Task instructions:
Quote, word for word, everything from the first of the rows down to the line that contains "لطفا برای مشاهده این صفحه وارد شوید", with that line included.
====== Supplied material
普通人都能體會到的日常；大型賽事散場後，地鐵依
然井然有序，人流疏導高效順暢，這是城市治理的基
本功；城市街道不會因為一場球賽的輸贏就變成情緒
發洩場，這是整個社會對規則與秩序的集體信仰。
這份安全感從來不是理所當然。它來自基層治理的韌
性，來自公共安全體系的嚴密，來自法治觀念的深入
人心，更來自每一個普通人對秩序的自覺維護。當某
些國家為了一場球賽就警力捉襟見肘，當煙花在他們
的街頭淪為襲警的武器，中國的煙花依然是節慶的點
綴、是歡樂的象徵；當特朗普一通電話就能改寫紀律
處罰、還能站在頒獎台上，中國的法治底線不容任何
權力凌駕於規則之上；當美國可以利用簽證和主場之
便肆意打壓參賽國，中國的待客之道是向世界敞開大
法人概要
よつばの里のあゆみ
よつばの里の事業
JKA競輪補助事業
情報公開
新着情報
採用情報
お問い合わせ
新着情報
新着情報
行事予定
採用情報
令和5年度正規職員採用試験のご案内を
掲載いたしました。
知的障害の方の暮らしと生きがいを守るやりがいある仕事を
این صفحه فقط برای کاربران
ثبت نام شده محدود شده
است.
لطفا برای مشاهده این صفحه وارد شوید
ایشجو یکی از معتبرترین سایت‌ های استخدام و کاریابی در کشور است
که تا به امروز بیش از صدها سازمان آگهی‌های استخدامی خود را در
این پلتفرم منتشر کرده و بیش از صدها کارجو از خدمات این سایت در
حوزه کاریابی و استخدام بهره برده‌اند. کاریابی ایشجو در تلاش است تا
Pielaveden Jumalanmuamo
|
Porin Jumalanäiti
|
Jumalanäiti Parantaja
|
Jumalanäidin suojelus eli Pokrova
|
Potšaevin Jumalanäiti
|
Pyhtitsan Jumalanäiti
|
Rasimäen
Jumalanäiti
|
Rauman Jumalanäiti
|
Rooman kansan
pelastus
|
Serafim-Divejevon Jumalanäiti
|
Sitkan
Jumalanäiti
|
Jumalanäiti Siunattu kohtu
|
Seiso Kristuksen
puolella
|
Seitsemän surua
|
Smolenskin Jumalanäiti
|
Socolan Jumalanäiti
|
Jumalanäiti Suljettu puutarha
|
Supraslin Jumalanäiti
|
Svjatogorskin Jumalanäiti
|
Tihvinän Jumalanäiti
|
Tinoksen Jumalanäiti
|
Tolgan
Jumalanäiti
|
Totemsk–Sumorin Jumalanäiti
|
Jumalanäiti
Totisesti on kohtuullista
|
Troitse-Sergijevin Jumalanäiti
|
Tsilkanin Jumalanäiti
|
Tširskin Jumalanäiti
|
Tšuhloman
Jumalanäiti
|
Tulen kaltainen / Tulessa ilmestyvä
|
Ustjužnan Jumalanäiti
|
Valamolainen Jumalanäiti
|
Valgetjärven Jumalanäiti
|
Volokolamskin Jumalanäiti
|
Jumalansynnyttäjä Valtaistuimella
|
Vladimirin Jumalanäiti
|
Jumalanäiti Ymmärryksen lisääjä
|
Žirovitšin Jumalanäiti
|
============
Answer section:
普通人都能體會到的日常；大型賽事散場後，地鐵依
然井然有序，人流疏導高效順暢，這是城市治理的基
本功；城市街道不會因為一場球賽的輸贏就變成情緒
發洩場，這是整個社會對規則與秩序的集體信仰。
這份安全感從來不是理所當然。它來自基層治理的韌
性，來自公共安全體系的嚴密，來自法治觀念的深入
人心，更來自每一個普通人對秩序的自覺維護。當某
些國家為了一場球賽就警力捉襟見肘，當煙花在他們
的街頭淪為襲警的武器，中國的煙花依然是節慶的點
綴、是歡樂的象徵；當特朗普一通電話就能改寫紀律
處罰、還能站在頒獎台上，中國的法治底線不容任何
權力凌駕於規則之上；當美國可以利用簽證和主場之
便肆意打壓參賽國，中國的待客之道是向世界敞開大
法人概要
よつばの里のあゆみ
よつばの里の事業
JKA競輪補助事業
情報公開
新着情報
採用情報
お問い合わせ
新着情報
新着情報
行事予定
採用情報
令和5年度正規職員採用試験のご案内を
掲載いたしました。
知的障害の方の暮らしと生きがいを守るやりがいある仕事を
این صفحه فقط برای کاربران
ثبت نام شده محدود شده
است.
لطفا برای مشاهده این صفحه وارد شوید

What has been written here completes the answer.